Andrea, 29 years old

In July of 2004, less than 2 weeks before my 26th birthday, I was diagnosed with cervical cancer. I had adenosquamous carcinoma. I was given about 2 weeks to decide what I wanted to do. My choices were to have a radical hysterectomy or a radical trachelectomy (keeps uterus intact and pregnancy is still a possibility). I chose to travel quite far to try to save my ability to have children. Everything went very smoothly.

Two weeks after I came home, I got a call to tell me that my cancer had spread to my lymph nodes and the further treatments would be required. So my husband and I were directed to a wonderful fertility doctor and underwent a crazy fast fertility treatment. We froze eleven embryos in a 3 week process. I started chemo and radiation not long after. I had a low dose of chemo one day a week for 7 weeks and radiation 5 days a week for 6 weeks. After my first week of radiation my doctor made a lead block to put on my radiation plate. This block was positioned over the inside of my uterus. It kept the inside of my uterus from getting direct radiation from the top and bottom. However, my uterus got direct radiation from each side. The reason they put the extra block on was because they thought it might give me a slightly better chance of having my uterus work after completion of my treatments. My radiation doctor was not very positive about this. He told me several times that this was a long shot that wouldn’t work. I would be in complete menopause when I was finished with treatments. I did start menopause during treatments. I went through night sweats and hot flashes at the age of 26.

I finished my last treatment December 1, 2004. It was a very happy day! My oncologist wanted me to wait 3 years before going to see my fertility doctor to see what state my uterus was in. I went to see my fertility doctor in January of 2007. He also told me not to get my hopes up that my uterus would probably not work. He gave me high dose estrogen and to all of my doctors’ surprise I made a very good uterine lining. This meant that if my husband and I wanted to we could do an embryo transfer and see if I could get pregnant.

My husband and I went back and forth for a while about whether or not to try to get pregnant or to find a gestational carrier. We did a lot of praying and talking and going over everything the doctors had been telling us for the past 3 years. We decided since we had eleven embryos we would try once to see how things went. So in August of 2007 we decided to give it a try. They gave me high dose estrogen again and my uterus formed a great lining. My fertility doctor decided that he would only put in one embryo, because with my lack of cervix it would be too dangerous if more than one embryo implanted. I was very excited until I got the call from the embryologist. While trying to thaw my embryo for the implantation, 8 of my embryos broke during the thaw process. I only had 3 left. He said he had been doing this for over 20 years and had never seen that many embryos break, it is usually the other way around, 3 break and 8 are good to go. So I had to decide if I wanted to continue and keep trying or wait for a gestational carrier to try the remaining embryos. We decided to go ahead. Our logic was that it wouldn’t matter if the embryos were thawed now or later, if they were going to break they would break. Embryo number nine thawed beautifully and we did the implantation on August 17. We found out 2 weeks later that we were pregnant! It was still a very scary time. I was in a doctor’s office about once every two weeks if not more.

Everything was going great.
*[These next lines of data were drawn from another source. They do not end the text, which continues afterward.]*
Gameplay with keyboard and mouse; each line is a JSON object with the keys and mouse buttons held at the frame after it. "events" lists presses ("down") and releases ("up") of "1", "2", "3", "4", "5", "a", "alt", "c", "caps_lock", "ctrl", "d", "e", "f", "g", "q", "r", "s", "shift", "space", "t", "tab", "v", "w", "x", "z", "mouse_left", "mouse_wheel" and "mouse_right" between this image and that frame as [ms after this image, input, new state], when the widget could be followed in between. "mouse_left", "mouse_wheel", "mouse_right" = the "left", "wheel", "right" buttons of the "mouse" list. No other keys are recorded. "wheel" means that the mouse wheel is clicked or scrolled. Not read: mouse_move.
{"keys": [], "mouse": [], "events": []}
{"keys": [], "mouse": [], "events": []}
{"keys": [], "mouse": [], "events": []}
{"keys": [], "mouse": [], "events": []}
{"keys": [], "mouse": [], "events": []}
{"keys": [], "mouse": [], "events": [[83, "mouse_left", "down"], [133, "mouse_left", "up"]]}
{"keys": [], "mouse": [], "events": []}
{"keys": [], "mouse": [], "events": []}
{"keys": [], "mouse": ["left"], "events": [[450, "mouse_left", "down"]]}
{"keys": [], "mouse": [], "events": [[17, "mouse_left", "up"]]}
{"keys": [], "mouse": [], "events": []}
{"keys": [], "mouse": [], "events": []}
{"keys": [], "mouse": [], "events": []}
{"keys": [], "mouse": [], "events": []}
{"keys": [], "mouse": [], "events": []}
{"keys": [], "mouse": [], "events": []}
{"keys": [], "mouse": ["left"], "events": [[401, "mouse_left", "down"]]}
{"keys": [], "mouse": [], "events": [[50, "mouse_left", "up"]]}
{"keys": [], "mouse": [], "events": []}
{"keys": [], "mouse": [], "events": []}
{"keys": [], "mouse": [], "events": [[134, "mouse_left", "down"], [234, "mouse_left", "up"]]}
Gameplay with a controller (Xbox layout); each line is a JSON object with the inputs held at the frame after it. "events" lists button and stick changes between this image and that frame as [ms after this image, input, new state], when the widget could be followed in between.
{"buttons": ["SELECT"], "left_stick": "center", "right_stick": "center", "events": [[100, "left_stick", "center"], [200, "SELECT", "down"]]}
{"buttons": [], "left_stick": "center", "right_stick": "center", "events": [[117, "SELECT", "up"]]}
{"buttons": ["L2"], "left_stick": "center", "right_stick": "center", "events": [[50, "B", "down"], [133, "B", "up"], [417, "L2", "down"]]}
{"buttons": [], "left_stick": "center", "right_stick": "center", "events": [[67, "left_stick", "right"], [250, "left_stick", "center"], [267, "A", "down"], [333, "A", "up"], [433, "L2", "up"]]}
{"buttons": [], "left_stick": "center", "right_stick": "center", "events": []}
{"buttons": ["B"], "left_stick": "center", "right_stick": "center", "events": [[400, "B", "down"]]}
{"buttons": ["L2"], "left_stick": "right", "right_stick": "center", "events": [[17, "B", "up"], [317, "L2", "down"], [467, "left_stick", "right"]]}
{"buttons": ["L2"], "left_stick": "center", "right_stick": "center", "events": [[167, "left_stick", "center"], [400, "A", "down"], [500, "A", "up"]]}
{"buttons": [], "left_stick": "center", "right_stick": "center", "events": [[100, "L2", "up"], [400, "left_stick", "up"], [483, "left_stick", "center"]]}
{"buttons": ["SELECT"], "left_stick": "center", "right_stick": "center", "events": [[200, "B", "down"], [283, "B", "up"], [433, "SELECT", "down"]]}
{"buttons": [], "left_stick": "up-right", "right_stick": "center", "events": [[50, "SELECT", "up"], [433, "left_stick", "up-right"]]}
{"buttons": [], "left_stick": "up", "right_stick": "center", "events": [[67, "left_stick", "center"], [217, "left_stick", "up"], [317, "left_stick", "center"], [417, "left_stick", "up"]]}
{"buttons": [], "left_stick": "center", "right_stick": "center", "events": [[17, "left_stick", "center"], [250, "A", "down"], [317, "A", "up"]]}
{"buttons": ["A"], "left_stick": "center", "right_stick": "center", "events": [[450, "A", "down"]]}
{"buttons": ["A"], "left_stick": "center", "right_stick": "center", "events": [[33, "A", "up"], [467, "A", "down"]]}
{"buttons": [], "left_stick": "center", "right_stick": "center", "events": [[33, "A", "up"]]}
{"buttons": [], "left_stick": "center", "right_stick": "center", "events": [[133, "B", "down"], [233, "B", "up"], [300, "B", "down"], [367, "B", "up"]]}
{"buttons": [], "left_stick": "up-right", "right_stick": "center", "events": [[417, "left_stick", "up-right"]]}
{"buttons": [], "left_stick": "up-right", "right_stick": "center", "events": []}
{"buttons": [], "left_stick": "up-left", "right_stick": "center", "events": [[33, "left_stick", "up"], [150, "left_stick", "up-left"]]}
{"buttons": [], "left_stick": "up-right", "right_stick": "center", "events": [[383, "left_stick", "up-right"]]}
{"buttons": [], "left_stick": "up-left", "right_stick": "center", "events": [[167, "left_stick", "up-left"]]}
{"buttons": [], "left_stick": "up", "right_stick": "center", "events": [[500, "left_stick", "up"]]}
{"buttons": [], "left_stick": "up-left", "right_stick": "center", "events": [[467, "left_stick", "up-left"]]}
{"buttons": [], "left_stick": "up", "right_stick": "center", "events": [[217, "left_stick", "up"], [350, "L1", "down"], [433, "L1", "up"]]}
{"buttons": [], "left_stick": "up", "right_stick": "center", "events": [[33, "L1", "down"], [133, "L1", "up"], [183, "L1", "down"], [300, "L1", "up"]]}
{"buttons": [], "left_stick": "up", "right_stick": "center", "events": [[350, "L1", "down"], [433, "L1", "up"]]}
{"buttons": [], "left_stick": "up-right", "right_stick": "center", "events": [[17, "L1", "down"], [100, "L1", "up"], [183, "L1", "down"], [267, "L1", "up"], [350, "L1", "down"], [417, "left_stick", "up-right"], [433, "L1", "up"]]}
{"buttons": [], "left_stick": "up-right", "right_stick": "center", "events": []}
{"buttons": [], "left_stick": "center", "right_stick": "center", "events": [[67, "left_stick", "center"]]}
We were getting very excited about our new little boy. At 23 weeks and 5 days my water broke. I went into the hospital hoping I would be there for a very long time. On January 15th, at exactly 24 weeks I had a c-section. The incision had to be a vertical cut because he was lying horizontally across my uterus. I had a uterine infection that also infected the baby. I showed no signs of any infection until after they took the baby. We named him Joshua. He was born at 1 lb 8 oz. He started out doing good, very hopeful. His infection was too much for him to fight though. He lived for about 13 hours. My husband I got to be with him as he was taken off of oxygen and passed away.

Loosing Josh is the hardest thing that has ever happened to us. I don’t regret the decisions that I made, on most days. A major frustration for me is that the doctors don’t know why any of this happened. They don’t know if my water breaking caused our infections or if our infections caused my water to break. Did the radiation or the cerclage have anything to do with the infection? Or was it just a uterine infection can happens sometimes?

The doctors don’t want me to try to carry again with everything that happened with this pregnancy. We have 2 embryos left and we are praying when the time comes that they will behave. I have a wonderful friend that has decided to carry for me. We have just started the process, but things look good so far. It is hard to know that no matter how prepared you think you are or what all you do to try to preserve fertility, there are no guarantees. It is so important to do everything possible before treatments to preserve fertility. You just never know what is going to happen and you can’t change your mind. It has been a very long hard road, but having caring, hopeful doctors and wonderful friends and family have helped make things a little easier.